Since Windows 8 a new stream is added to the upper case file to record
a CRC of the upper case data. This way, if the file does not match the
one defined on the current Windows system, chkdsk can tell whether the
file is damaged or just out of date, and an error is only displayed if
the file is damaged.
The $Info data has been checked to be ignored by Windows XP, Windows
Vista and Windows 7. If not present, chkdsk for Windows 8 complains about
a wrong upper case file.
The named attributes sizes were wrongly computed in mkntfs. This did not
lead to visible errors so far owing to 8-byte alignments in attribute
records (current names $SDS, $R, $O, etc).
ntfsfix now checks and update the backup boot sector on the last sector of
the partition (instead of the sector next to end of the file system). After
an ntfsresize the file system generally does not use the maximum size because
of different roundings and required alignments in the resizing and the
repartitioning.
Defined new options --new-serial and --new-half-serial to set a new
serial number (either the given one or a random one) to a file system.
Useful for mounting the original and the cloned file system at the
same time.
Defined new options --new-serial and --new-half-serial to set a new
random serial number when cloning or restoring a file system.
Useful for mounting the original and the cloned file system at the
same time.
Clearing of user data was wrong when extracting the metadata into a
special format image. In this situation the clearing has to be done
without mounting the file system.
When extracting the metadata, unused data at the end of MFT records is
supposed to be cleared. This was done for the base record of each file,
but not for the extent records.
Clearing the bad cluster list was done by truncating $BadClus:$Bad,
this turned out not to be reliable because chkdsk does not adjust
the size of $BadClus:$Bad when declaring a cluster bad.
This avoids name collisions with Mac OS X system headers (specifically
/usr/include/sys/queue.h). It's quite possible that other operating
systems also have similarly named macros in their system headers since
the function/macro names are very generic.
'wipe_mft' didn't write any $MFTMirr entries for newly manufactured
entries (i.e. entries that were unused and therefore competely wiped and
replaced with a newly initialized copy).
The dereferencing of 'offset' and 'usa' from the MFT record wasn't an
le16* dereference but a u8* dereference, leading to only the least
significant byte (little-endian systems) or the most significant byte
(big-endian systems) being part of the value. (So while this bug could
go unnoticed on little-endian systems for volumes with small values of
'usa', it caused even more significant problems on big-endian systems.)
Fixed by properly casting the address to le16* before dereferencing.
'wipe_mft' was hardcoded to use the USA size of a 1024 byte MFT record
when creating new blank MFT entries.
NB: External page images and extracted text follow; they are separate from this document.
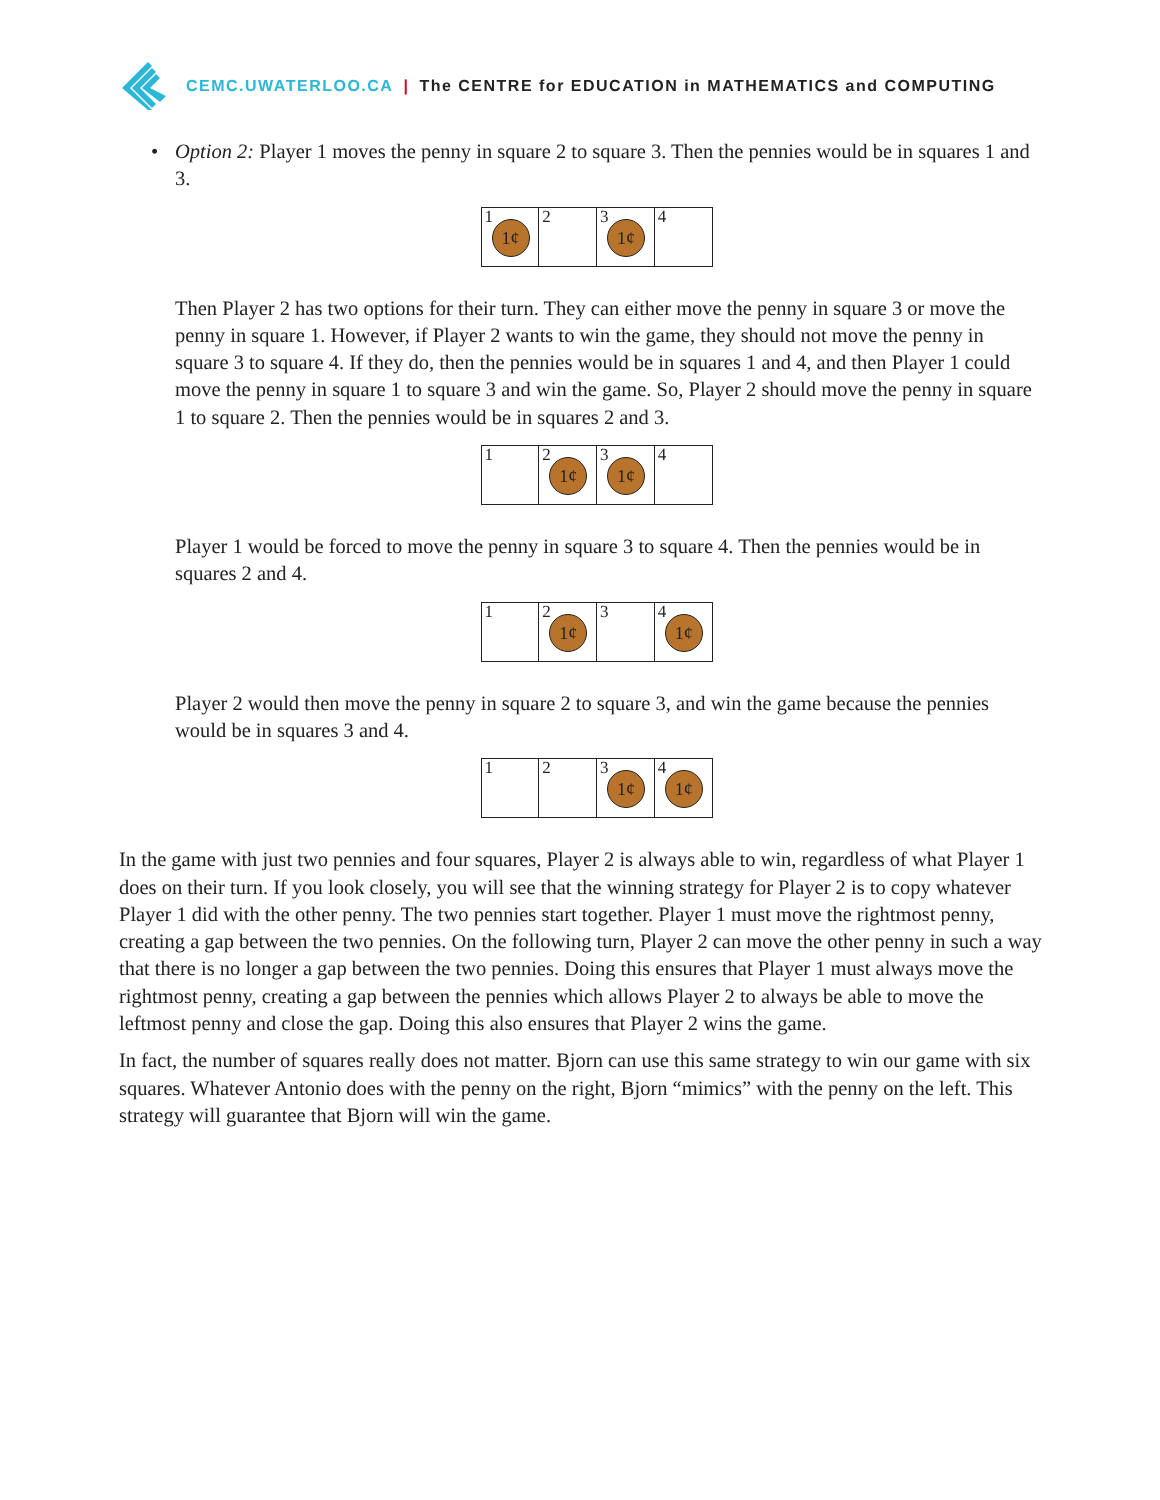CEMC.UWATERLOO.CA | The CENTRE for EDUCATION in MATHEMATICS and COMPUTING
•
Option 2: Player 1 moves the penny in square 2 to square 3. Then the pennies would be in squares 1 and 3.
1
1¢
2 3
1¢
4
Then Player 2 has two options for their turn. They can either move the penny in square 3 or move the penny in square 1. However, if Player 2 wants to win the game, they should not move the penny in square 3 to square 4. If they do, then the pennies would be in squares 1 and 4, and then Player 1 could move the penny in square 1 to square 3 and win the game. So, Player 2 should move the penny in square 1 to square 2. Then the pennies would be in squares 2 and 3.
1 2
1¢
3
1¢
4
Player 1 would be forced to move the penny in square 3 to square 4. Then the pennies would be in squares 2 and 4.
1 2
1¢
3 4
1¢
Player 2 would then move the penny in square 2 to square 3, and win the game because the pennies would be in squares 3 and 4.
1 2 3
1¢
4
1¢
In the game with just two pennies and four squares, Player 2 is always able to win, regardless of what Player 1 does on their turn. If you look closely, you will see that the winning strategy for Player 2 is to copy whatever Player 1 did with the other penny. The two pennies start together. Player 1 must move the rightmost penny, creating a gap between the two pennies. On the following turn, Player 2 can move the other penny in such a way that there is no longer a gap between the two pennies. Doing this ensures that Player 1 must always move the rightmost penny, creating a gap between the pennies which allows Player 2 to always be able to move the leftmost penny and close the gap. Doing this also ensures that Player 2 wins the game.
In fact, the number of squares really does not matter. Bjorn can use this same strategy to win our game with six squares. Whatever Antonio does with the penny on the right, Bjorn “mimics” with the penny on the left. This strategy will guarantee that Bjorn will win the game.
It now calculates the USA size
based on vol->mft_record_size.
This bug led 'utils_mftrec_in_use' to use 'cached' data before it had
been initialized (i.e. its contents was undefined), producing incorrect
results for the first 3584 MFT entries.
When the cluster size is bigger than the index block size, the index
block size unit is 512 (not the sector size) instead of the cluster size.
The partitions formatted by mkntfs and used by ntfs-3g were not
interoperable with Windows when the cluster size is bigger than 4K
and the sector size is not 512.
When undeleting a file whose name cannot be recovered, this patch
defines a name to which the inode number is appended to facilitate
a bulk recovery (recovering the unwanted deletion of a subtree).
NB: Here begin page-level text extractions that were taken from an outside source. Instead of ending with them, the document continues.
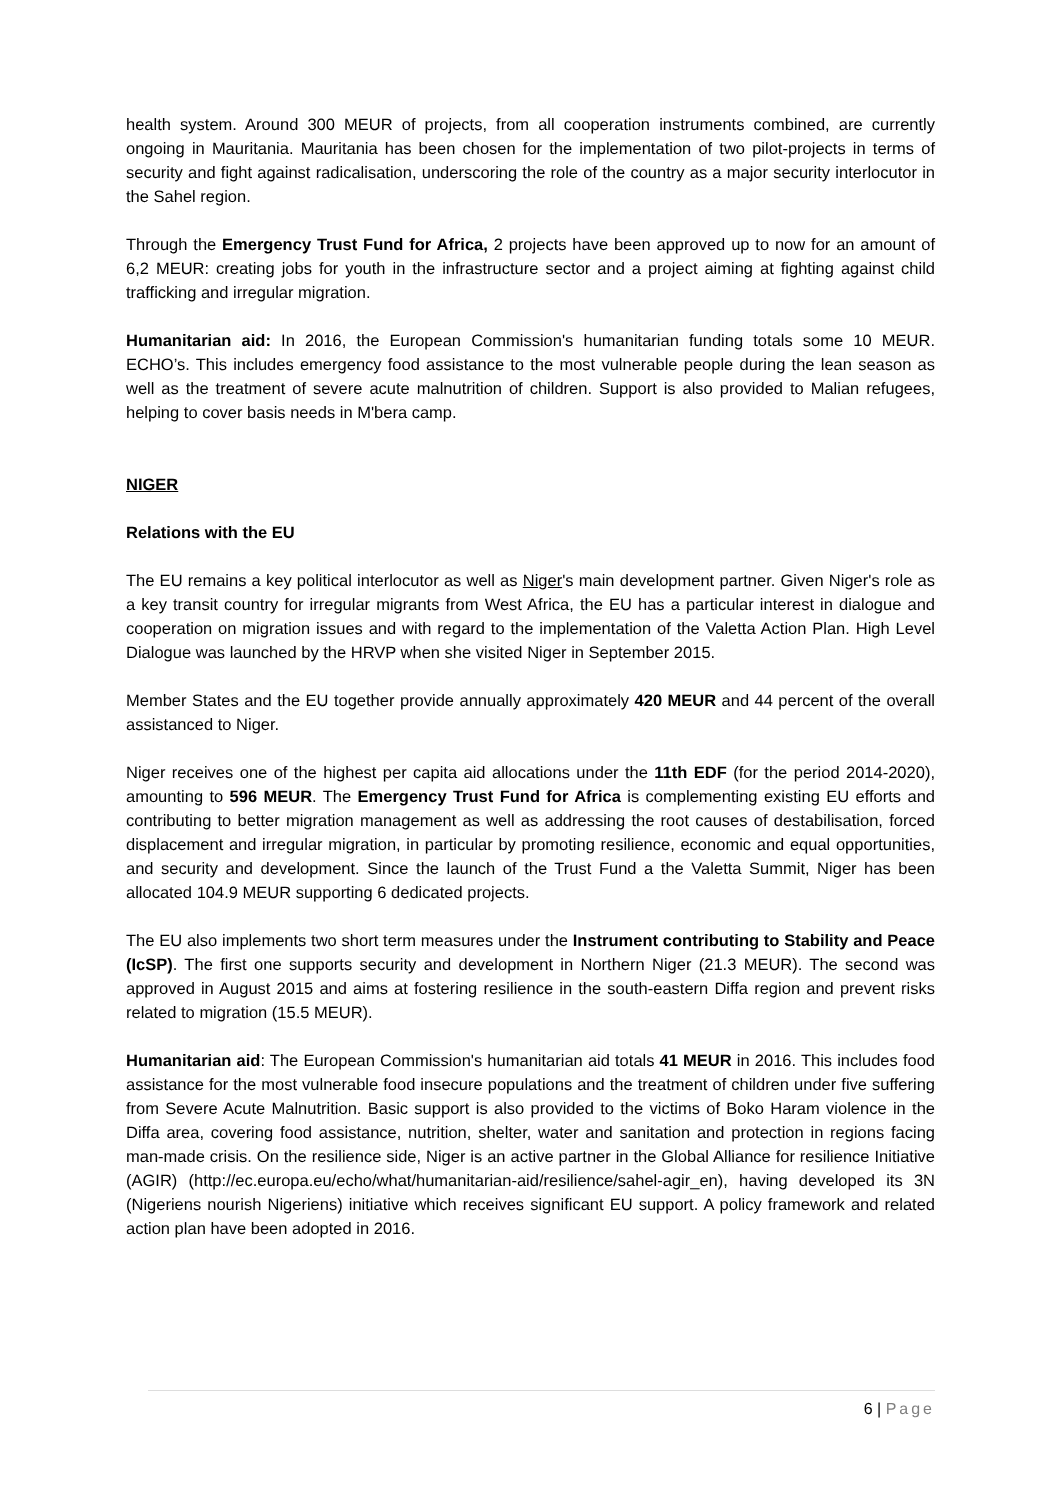health system. Around 300 MEUR of projects, from all cooperation instruments combined, are currently ongoing in Mauritania. Mauritania has been chosen for the implementation of two pilot-projects in terms of security and fight against radicalisation, underscoring the role of the country as a major security interlocutor in the Sahel region.
Through the Emergency Trust Fund for Africa, 2 projects have been approved up to now for an amount of 6,2 MEUR: creating jobs for youth in the infrastructure sector and a project aiming at fighting against child trafficking and irregular migration.
Humanitarian aid: In 2016, the European Commission's humanitarian funding totals some 10 MEUR. ECHO’s. This includes emergency food assistance to the most vulnerable people during the lean season as well as the treatment of severe acute malnutrition of children. Support is also provided to Malian refugees, helping to cover basis needs in M'bera camp.
NIGER
Relations with the EU
The EU remains a key political interlocutor as well as Niger's main development partner. Given Niger's role as a key transit country for irregular migrants from West Africa, the EU has a particular interest in dialogue and cooperation on migration issues and with regard to the implementation of the Valetta Action Plan. High Level Dialogue was launched by the HRVP when she visited Niger in September 2015.
Member States and the EU together provide annually approximately 420 MEUR and 44 percent of the overall assistanced to Niger.
Niger receives one of the highest per capita aid allocations under the 11th EDF (for the period 2014-2020), amounting to 596 MEUR. The Emergency Trust Fund for Africa is complementing existing EU efforts and contributing to better migration management as well as addressing the root causes of destabilisation, forced displacement and irregular migration, in particular by promoting resilience, economic and equal opportunities, and security and development. Since the launch of the Trust Fund a the Valetta Summit, Niger has been allocated 104.9 MEUR supporting 6 dedicated projects.
The EU also implements two short term measures under the Instrument contributing to Stability and Peace (IcSP). The first one supports security and development in Northern Niger (21.3 MEUR). The second was approved in August 2015 and aims at fostering resilience in the south-eastern Diffa region and prevent risks related to migration (15.5 MEUR).
Humanitarian aid: The European Commission's humanitarian aid totals 41 MEUR in 2016. This includes food assistance for the most vulnerable food insecure populations and the treatment of children under five suffering from Severe Acute Malnutrition. Basic support is also provided to the victims of Boko Haram violence in the Diffa area, covering food assistance, nutrition, shelter, water and sanitation and protection in regions facing man-made crisis. On the resilience side, Niger is an active partner in the Global Alliance for resilience Initiative (AGIR) (http://ec.europa.eu/echo/what/humanitarian-aid/resilience/sahel-agir_en), having developed its 3N (Nigeriens nourish Nigeriens) initiative which receives significant EU support. A policy framework and related action plan have been adopted in 2016.
6 | Page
When a file is deleted, ntfs-3g deletes the name from the MFT record,
so the name is not available when the file has to be undeleted.
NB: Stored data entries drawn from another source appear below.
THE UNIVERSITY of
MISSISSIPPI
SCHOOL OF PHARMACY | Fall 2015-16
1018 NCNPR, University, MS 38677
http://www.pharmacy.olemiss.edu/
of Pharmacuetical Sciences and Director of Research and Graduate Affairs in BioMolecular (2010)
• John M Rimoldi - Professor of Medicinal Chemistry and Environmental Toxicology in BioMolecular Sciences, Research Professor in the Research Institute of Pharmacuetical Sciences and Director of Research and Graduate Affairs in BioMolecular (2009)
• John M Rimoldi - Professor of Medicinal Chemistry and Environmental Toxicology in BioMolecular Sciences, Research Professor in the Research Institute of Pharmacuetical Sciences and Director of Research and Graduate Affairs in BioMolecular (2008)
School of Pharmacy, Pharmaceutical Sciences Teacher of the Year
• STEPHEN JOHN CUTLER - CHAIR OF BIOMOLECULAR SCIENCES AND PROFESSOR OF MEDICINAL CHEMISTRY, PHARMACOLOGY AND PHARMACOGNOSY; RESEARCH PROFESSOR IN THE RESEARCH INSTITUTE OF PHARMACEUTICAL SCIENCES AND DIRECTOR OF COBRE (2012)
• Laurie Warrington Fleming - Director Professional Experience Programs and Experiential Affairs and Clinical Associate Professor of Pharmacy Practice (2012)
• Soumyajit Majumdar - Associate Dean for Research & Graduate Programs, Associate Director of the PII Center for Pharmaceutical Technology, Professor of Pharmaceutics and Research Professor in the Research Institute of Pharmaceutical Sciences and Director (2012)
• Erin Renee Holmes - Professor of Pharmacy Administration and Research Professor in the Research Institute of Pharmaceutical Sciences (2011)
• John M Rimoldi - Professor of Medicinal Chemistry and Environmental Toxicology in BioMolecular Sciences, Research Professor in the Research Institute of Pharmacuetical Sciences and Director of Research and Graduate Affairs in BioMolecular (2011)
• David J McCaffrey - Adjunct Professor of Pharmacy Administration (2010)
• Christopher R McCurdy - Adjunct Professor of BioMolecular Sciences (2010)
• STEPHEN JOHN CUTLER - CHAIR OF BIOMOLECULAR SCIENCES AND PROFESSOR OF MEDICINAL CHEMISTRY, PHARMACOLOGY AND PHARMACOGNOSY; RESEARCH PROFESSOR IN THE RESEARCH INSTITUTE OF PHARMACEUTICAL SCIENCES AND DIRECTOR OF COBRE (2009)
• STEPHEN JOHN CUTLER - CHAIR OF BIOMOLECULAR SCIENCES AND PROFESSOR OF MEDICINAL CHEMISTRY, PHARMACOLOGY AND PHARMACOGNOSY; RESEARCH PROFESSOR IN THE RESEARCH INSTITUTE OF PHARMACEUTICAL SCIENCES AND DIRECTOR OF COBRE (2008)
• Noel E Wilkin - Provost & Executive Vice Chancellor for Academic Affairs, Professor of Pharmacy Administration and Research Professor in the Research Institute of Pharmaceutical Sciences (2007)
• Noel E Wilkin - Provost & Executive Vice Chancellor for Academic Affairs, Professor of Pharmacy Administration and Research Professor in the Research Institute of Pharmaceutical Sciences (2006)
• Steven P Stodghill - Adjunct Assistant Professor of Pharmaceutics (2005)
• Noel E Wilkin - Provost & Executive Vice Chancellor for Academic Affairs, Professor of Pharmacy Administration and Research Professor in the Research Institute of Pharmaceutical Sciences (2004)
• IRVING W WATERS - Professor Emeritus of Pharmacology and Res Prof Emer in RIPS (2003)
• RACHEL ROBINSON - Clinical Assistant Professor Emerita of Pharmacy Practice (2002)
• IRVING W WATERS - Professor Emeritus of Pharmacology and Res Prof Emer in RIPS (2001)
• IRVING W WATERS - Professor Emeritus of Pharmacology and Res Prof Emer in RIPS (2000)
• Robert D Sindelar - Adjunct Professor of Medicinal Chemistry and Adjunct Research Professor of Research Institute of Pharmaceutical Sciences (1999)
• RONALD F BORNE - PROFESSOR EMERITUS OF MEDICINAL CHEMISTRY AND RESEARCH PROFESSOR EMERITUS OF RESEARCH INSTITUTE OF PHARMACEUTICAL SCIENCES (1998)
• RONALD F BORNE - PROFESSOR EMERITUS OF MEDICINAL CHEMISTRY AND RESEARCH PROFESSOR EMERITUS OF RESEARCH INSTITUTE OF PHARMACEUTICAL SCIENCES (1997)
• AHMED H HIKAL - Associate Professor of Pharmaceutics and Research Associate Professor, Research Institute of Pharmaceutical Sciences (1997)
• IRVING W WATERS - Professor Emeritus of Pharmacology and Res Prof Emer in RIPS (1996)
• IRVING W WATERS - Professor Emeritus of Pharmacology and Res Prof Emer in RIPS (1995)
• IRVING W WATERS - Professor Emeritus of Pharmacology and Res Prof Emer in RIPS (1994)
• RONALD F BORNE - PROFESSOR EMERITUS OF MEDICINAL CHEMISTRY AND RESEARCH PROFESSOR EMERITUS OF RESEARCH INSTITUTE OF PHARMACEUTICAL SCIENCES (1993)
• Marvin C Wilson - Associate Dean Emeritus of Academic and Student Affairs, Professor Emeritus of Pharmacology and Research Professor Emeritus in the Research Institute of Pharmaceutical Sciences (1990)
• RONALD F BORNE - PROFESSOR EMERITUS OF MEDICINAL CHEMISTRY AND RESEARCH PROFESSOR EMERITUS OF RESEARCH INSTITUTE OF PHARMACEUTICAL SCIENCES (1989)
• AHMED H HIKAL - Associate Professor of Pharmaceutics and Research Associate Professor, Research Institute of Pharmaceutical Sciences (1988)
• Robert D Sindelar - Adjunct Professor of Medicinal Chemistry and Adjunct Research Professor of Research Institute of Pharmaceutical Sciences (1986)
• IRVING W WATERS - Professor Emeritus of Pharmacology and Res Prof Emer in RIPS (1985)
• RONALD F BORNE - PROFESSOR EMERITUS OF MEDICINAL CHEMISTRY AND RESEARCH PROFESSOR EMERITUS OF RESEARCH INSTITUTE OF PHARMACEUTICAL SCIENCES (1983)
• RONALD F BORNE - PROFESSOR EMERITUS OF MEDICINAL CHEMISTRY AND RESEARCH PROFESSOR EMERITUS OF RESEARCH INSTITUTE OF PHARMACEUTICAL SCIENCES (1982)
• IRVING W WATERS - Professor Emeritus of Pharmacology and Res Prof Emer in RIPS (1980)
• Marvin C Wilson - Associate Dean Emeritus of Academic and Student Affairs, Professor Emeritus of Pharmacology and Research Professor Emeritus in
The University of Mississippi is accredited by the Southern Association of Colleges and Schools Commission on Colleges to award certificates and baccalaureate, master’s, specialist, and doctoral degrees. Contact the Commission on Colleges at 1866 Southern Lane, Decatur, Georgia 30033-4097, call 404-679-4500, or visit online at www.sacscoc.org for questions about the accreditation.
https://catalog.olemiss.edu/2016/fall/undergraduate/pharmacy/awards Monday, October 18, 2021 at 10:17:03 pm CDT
This patch tries to recover the name when it has not been overwritten.
This is mostly possible when data is non-resident and not fragmented.
Under some rare and obscure circumstances probably unrelated to ntfs-3g,
a part of the runlist of MFT describes its own location, therefore
it cannot be loaded. This patch relocates the MFT extent to inode 15
to fix this. Note : chkdsk cannot fix it and destroys all the files.
When the lower bound of an ntfs partition is moved down this patch
recreated new metadata in the expanded space without copying the
actual data. The existing code for moving the upper bound of the
partition has been kept unchanged.
Logging of fixup errors for uninitialized inodes cause unnecessary
worries and suspicion of malfunctions in ntfs-3g. This patch silences
these loggings in ntfsclone and ntfsresize which have to analyze all
inodes, including the uninitialized ones.
The label changing code in ntfslabel was cleaned up and modified to use the more
advanced functionality of libntfs-3g instead of using older custom code to
resize and create resident attributes.
The core label changing functionality was also moved into the library so it can
be reused by other programs.
After the '--enable-extras' patch, EXTRA_PROGRAMS and bin_PROGRAMS were both defined when ENABLE_EXTRAS was enabled.
This created a conflict, where at least automake 1.10 attempted to emit targets for the binaries twice, resulting in failure when running 'autogen.sh'.
Conflict was resolved by defining the names of the binaries in a non-reserved variable EXTRA_PROGRAM_NAMES, which is then included either in EXTRA_PROGRAMS or bin_PROGRAMS but never in both.